- [What is required] Only lines with the string "Kompletní" matter here; gather them from the material below.

:::

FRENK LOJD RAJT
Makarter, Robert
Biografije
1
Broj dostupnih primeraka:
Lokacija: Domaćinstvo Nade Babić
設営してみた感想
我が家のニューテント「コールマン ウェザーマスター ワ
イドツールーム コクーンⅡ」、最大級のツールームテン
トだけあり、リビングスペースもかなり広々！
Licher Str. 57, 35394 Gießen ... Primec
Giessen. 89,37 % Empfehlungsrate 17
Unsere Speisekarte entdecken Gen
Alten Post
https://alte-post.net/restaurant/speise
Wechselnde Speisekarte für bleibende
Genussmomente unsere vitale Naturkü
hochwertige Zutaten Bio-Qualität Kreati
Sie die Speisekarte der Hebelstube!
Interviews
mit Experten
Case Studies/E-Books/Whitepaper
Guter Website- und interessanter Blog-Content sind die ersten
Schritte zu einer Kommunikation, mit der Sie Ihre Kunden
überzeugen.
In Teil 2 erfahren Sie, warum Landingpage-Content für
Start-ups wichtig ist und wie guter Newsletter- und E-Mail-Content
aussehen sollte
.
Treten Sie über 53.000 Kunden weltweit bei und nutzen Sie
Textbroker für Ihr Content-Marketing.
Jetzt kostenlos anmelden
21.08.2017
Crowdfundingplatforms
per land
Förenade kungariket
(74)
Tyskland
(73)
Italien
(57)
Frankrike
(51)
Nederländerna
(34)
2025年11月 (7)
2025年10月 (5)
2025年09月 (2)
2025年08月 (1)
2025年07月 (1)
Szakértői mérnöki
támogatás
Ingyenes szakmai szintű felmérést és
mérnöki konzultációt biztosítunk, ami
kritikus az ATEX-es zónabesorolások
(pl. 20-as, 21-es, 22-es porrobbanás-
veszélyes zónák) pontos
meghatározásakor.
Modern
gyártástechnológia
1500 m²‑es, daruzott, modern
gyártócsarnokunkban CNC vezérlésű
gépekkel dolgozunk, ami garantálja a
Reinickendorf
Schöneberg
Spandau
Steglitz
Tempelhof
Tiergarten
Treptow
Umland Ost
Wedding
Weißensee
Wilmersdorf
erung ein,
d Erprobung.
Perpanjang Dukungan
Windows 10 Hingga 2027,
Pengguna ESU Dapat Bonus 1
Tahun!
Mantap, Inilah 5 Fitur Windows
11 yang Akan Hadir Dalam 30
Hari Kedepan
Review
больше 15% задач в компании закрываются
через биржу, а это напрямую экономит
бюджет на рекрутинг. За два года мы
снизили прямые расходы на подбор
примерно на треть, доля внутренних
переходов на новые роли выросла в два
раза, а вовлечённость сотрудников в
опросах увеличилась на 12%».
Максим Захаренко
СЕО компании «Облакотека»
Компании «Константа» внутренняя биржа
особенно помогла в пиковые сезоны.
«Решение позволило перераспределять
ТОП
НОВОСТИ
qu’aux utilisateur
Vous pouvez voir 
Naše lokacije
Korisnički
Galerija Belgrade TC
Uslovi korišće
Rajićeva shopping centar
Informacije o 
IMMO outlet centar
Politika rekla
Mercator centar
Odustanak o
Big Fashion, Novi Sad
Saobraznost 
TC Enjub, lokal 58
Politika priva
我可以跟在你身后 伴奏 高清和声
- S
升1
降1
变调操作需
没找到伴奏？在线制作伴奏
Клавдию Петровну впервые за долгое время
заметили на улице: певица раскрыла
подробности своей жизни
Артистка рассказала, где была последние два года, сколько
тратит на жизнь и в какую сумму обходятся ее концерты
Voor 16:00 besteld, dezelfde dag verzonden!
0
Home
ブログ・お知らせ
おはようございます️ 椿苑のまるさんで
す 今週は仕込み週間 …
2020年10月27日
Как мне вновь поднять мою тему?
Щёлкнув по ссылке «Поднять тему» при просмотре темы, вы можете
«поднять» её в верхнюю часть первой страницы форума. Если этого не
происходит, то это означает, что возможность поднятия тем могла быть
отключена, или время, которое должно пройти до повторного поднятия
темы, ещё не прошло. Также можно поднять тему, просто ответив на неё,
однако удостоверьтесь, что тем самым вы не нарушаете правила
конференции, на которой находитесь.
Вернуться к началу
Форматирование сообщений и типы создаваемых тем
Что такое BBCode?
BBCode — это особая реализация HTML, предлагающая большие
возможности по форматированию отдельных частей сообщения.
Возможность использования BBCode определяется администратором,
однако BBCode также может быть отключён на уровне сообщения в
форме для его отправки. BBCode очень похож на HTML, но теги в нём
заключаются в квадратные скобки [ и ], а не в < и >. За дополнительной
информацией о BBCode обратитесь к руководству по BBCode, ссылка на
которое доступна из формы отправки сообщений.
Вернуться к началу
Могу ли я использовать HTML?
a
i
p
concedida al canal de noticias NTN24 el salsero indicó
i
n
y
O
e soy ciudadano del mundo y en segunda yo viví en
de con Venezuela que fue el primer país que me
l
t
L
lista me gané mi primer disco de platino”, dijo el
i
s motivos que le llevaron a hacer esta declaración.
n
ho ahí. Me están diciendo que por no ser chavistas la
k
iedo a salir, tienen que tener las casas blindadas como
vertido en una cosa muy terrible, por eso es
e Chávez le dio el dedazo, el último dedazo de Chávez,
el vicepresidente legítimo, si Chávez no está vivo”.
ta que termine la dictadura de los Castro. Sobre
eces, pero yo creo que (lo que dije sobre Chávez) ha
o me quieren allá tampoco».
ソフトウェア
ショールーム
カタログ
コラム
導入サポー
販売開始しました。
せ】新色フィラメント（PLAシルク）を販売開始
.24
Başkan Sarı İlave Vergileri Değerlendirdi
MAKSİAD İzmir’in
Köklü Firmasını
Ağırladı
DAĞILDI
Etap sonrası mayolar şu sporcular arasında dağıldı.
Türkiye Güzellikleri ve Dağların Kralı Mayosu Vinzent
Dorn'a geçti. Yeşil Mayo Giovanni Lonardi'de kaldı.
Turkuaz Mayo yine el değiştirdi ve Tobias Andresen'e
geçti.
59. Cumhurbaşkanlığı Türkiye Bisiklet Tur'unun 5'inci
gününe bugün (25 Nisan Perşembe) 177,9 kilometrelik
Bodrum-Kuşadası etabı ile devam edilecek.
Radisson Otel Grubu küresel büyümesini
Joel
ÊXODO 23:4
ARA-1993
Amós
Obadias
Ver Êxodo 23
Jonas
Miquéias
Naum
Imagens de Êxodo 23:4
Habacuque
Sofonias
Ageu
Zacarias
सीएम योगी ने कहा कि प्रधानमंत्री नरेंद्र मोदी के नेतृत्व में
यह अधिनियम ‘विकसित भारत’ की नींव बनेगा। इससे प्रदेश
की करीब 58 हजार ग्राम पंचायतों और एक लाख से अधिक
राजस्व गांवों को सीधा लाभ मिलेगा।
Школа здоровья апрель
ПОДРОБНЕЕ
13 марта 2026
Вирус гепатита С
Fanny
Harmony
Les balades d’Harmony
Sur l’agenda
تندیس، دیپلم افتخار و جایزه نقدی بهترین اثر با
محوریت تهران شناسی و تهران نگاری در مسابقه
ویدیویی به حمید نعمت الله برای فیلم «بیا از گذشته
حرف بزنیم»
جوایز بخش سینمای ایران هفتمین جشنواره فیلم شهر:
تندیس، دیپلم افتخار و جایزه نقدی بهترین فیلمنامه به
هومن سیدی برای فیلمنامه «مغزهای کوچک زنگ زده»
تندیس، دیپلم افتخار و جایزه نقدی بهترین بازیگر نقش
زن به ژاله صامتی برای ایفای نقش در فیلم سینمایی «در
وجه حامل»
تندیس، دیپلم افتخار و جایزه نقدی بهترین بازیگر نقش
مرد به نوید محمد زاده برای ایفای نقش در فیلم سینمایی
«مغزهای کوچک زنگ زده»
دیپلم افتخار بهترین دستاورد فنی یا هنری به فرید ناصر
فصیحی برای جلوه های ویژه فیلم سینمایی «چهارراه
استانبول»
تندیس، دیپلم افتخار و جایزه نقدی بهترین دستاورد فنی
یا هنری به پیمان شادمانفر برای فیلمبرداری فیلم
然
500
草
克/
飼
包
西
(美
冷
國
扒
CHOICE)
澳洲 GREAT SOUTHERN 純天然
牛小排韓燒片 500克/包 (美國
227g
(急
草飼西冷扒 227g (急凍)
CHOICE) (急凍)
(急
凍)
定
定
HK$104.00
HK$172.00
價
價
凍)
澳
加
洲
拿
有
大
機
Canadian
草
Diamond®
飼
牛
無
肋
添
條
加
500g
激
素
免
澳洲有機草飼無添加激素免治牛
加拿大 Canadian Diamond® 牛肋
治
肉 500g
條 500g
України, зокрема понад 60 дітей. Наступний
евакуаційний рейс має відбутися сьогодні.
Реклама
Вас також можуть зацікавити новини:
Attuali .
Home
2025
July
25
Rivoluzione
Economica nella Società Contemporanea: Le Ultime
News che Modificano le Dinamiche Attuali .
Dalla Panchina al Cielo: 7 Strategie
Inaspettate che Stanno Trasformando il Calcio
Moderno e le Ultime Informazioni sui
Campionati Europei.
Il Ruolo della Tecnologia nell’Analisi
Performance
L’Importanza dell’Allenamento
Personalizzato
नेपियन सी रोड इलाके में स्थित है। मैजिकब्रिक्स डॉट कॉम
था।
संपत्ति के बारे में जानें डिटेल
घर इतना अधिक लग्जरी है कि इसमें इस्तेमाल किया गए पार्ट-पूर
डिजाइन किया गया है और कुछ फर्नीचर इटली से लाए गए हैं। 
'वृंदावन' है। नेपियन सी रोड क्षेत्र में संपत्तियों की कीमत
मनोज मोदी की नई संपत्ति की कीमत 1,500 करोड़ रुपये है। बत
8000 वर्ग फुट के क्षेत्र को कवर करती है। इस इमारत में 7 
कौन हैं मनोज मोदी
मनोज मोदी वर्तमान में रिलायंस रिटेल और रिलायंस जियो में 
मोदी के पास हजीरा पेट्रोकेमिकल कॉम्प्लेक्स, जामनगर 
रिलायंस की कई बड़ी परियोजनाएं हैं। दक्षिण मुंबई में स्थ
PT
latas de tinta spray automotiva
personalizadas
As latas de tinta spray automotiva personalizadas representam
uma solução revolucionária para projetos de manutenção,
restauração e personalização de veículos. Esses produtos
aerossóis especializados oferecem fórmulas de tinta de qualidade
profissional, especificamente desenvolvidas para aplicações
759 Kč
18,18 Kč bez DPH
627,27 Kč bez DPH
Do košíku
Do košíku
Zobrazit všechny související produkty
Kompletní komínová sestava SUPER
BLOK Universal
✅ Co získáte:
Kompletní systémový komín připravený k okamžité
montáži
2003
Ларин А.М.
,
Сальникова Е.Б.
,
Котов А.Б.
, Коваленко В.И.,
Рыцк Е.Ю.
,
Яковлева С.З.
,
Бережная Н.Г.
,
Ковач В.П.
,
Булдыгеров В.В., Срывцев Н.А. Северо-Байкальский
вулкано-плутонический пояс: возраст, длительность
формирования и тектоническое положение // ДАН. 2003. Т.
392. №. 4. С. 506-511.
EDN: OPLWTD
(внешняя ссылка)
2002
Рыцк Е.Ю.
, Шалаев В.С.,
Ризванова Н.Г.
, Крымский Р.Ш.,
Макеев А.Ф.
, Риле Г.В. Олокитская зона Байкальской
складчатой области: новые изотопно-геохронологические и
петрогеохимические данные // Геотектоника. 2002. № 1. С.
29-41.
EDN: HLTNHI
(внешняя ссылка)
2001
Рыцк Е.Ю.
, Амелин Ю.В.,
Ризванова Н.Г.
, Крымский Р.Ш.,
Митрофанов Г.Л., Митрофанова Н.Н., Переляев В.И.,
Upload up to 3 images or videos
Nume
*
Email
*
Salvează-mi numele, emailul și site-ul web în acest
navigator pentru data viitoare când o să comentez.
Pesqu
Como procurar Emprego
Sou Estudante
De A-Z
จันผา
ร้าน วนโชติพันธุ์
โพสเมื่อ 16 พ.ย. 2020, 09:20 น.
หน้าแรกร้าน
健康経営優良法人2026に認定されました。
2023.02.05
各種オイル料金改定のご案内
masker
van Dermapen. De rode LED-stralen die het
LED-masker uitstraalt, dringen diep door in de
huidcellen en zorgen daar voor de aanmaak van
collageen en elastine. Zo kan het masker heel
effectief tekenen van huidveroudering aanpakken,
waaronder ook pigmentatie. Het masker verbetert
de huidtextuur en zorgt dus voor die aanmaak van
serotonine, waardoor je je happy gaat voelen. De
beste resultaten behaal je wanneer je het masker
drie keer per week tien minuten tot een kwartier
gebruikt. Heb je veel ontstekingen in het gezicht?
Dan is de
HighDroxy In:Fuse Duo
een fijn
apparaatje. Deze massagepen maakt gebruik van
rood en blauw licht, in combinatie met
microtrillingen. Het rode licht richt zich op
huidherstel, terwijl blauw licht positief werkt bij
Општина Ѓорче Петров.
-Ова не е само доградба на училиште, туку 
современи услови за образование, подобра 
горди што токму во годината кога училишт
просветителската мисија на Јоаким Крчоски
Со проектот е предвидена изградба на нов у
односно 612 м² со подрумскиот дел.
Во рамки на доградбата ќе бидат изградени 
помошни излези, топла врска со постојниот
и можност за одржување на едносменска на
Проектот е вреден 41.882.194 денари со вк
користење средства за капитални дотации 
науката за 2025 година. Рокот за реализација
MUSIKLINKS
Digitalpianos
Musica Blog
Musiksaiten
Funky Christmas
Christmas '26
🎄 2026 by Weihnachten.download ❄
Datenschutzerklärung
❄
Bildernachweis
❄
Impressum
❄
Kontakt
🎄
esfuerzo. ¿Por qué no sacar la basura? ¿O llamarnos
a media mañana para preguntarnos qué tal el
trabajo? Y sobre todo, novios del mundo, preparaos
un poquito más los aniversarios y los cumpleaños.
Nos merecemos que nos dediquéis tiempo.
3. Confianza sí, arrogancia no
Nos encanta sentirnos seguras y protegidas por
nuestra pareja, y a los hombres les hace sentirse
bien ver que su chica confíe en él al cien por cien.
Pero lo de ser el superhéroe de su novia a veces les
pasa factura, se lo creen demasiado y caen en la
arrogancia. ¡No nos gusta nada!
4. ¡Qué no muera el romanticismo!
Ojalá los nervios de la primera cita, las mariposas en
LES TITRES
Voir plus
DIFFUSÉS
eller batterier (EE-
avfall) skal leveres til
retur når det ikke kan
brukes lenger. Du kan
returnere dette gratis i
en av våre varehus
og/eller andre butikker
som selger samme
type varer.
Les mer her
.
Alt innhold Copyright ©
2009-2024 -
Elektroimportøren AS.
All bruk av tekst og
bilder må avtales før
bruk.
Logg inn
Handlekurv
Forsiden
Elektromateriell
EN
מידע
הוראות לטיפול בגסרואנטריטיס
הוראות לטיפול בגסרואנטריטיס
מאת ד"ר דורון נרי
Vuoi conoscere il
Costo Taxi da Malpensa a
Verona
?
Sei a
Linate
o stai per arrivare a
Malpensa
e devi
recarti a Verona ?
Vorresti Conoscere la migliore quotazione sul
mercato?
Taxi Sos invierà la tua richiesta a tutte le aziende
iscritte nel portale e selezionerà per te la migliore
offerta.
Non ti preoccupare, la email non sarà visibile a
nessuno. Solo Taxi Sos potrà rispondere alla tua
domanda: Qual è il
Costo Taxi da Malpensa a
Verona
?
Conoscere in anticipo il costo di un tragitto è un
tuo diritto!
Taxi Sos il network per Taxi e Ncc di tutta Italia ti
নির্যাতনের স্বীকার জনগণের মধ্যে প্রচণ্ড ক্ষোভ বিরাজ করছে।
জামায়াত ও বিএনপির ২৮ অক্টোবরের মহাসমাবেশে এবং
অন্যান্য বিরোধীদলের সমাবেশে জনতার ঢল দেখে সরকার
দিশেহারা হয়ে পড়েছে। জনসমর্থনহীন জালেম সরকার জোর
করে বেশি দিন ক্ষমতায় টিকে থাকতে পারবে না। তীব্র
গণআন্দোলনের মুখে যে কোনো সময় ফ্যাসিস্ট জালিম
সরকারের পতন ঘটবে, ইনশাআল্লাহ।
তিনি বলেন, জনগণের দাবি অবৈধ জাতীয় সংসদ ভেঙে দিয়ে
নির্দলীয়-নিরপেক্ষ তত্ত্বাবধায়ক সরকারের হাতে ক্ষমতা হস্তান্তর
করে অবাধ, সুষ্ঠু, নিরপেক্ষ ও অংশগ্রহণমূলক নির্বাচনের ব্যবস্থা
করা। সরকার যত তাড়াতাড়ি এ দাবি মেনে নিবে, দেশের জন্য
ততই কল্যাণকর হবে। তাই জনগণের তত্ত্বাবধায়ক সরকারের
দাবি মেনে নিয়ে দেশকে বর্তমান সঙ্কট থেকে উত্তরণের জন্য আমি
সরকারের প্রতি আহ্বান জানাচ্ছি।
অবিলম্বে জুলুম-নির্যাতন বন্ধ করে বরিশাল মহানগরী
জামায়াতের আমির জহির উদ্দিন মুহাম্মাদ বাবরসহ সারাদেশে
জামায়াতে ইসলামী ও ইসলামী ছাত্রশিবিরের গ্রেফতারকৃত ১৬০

:::

- [Response for this exercise]
Kompletní komínová sestava SUPER
Kompletní systémový komín připravený k okamžité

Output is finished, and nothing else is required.